But, although these passages show, that sheep were bred in Egypt, we think it evident that their number was very limited. Egyptian wool cannot have been of the least importance as an article of commerce. What was produced must also have been consumed in the country. For, although the chief material for the clothing of the Egyptians was linen, and they were forbidden to be buried in woollen or to use it in the temples, yet Herodotus (ii. 81.) states, that on ordinary occasions they wore a garment of white wool over their linen shirt. They also used wool for embroidering. According to Pliny[240] the Egyptian wool was coarse and of a short staple. Tertullian records a saying of the Egyptians, that Mercury invented the spinning of wool in their country[241].

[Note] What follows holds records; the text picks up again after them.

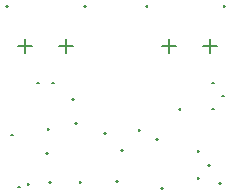
<source format=gbr>
%TF.GenerationSoftware,Altium Limited,Altium Designer,23.9.2 (47)*%
G04 Layer_Color=128*
%FSLAX45Y45*%
%MOMM*%
%TF.SameCoordinates,14EE52A8-4136-4093-BC95-9A2147CF655B*%
%TF.FilePolarity,Positive*%
%TF.FileFunction,Drillmap*%
%TF.Part,Single*%
G01*
G75*
%TA.AperFunction,NonConductor*%
%ADD63C,0.12700*%
D63*
X1740000Y1280000D02*
X1860000D01*
X1800000Y1220000D02*
Y1340000D01*
X1390000Y1280000D02*
X1510000D01*
X1450000Y1220000D02*
Y1340000D01*
X519999Y1280000D02*
X639999D01*
X579999Y1220000D02*
Y1340000D01*
X169999Y1280000D02*
X289999D01*
X229999Y1220000D02*
Y1340000D01*
X1042500Y400000D02*
X1057500D01*
X1050000Y392500D02*
Y407500D01*
X1692500Y160000D02*
X1707500D01*
X1700000Y152500D02*
Y167500D01*
X1782500Y270000D02*
X1797500D01*
X1790000Y262500D02*
Y277500D01*
X1252500Y1620000D02*
X1267500D01*
X1260000Y1612500D02*
Y1627500D01*
X732500Y1620000D02*
X747500D01*
X740000Y1612500D02*
Y1627500D01*
X252500Y110000D02*
X267500D01*
X260000Y102500D02*
Y117500D01*
X462500Y970000D02*
X477500D01*
X470000Y962500D02*
Y977500D01*
X1192500Y570000D02*
X1207500D01*
X1200000Y562500D02*
Y577500D01*
X902500Y540000D02*
X917500D01*
X910000Y532500D02*
Y547500D01*
X1002500Y140000D02*
X1017500D01*
X1010000Y132500D02*
Y147500D01*
X1342500Y490000D02*
X1357500D01*
X1350000Y482500D02*
Y497500D01*
X1692500Y390000D02*
X1707500D01*
X1700000Y382500D02*
Y397500D01*
X1382500Y80000D02*
X1397500D01*
X1390000Y72500D02*
Y87500D01*
X1872500Y120000D02*
X1887500D01*
X1880000Y112500D02*
Y127500D01*
X1912500Y1620000D02*
X1927500D01*
X1920000Y1612500D02*
Y1627500D01*
X72500Y1620000D02*
X87500D01*
X80000Y1612500D02*
Y1627500D01*
X172500Y90000D02*
X187500D01*
X180000Y82500D02*
Y97500D01*
X432500Y130000D02*
X447500D01*
X440000Y122500D02*
Y137500D01*
X652500Y630000D02*
X667500D01*
X660000Y622500D02*
Y637500D01*
X1812500Y750000D02*
X1827500D01*
X1820000Y742500D02*
Y757500D01*
X1902500Y860000D02*
X1917500D01*
X1910000Y852500D02*
Y867500D01*
X1812500Y970000D02*
X1827500D01*
X1820000Y962500D02*
Y977500D01*
X332500Y970000D02*
X347500D01*
X340000Y962500D02*
Y977500D01*
X632500Y830000D02*
X647500D01*
X640000Y822500D02*
Y837500D01*
X112500Y530000D02*
X127500D01*
X120000Y522500D02*
Y537500D01*
X422500Y580000D02*
X437500D01*
X430000Y572500D02*
Y587500D01*
X412500Y370000D02*
X427500D01*
X420000Y362500D02*
Y377500D01*
X692500Y130000D02*
X707500D01*
X700000Y122500D02*
Y137500D01*
X1531992Y745051D02*
X1546992D01*
X1539492Y737551D02*
Y752550D01*
%TF.MD5,d13cebbe672df29f8322e0874562713b*%
M02*

</source>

[240] Hist. Nat. l. viii. 73. See [Appendix A].
[241] De Pallio, c. 3.
Strabo in an instructive manner contrasts the Ethiopians with the Egyptians. Having observed, that the boundary between the two nations was the smaller cataract above Syene and Elephantine, he says, that the Ethiopians led for the most part a pastoral life without resources, both on account of their intemperate climate and the poverty of their soil, and also because they were remote from the civilized world; whereas the Egyptians had always lived in a refined manner and under a regular government, settled in fixed habitations, and cultivating philosophy, agriculture, and the arts[242]. Thus do we find the nomad life recurring immediately to the south of Egypt. Strabo further states, that the Ethiopian sheep were small, and instead of being woolly were hairy like goats, on which account the people wore skins instead of woollen cloth[243]. That these sheep were held in some estimation by the Egyptians is, however, manifest from the fact, that in the splendid procession exhibited at Alexandria by Ptolemy Philadelphus, there were 130 sheep from Ethiopia, 300 from Arabia, and 20 from Eubœa [244]. Also, that the pastoral habits of the Ethiopians were known to the Romans may be inferred from the allusion, which Virgil makes to them in his Tenth Eclogue (l. 64-68.):
No toils of ours can change the cruel god,
Though we should flee him through each new abode;
Whether we drink, where chilling Hebrus flows,
And winter reigns amid Sithonian snows;
Or, where the elms beneath hot Cancer bend,
Our Ethiopian sheep we fainting tend.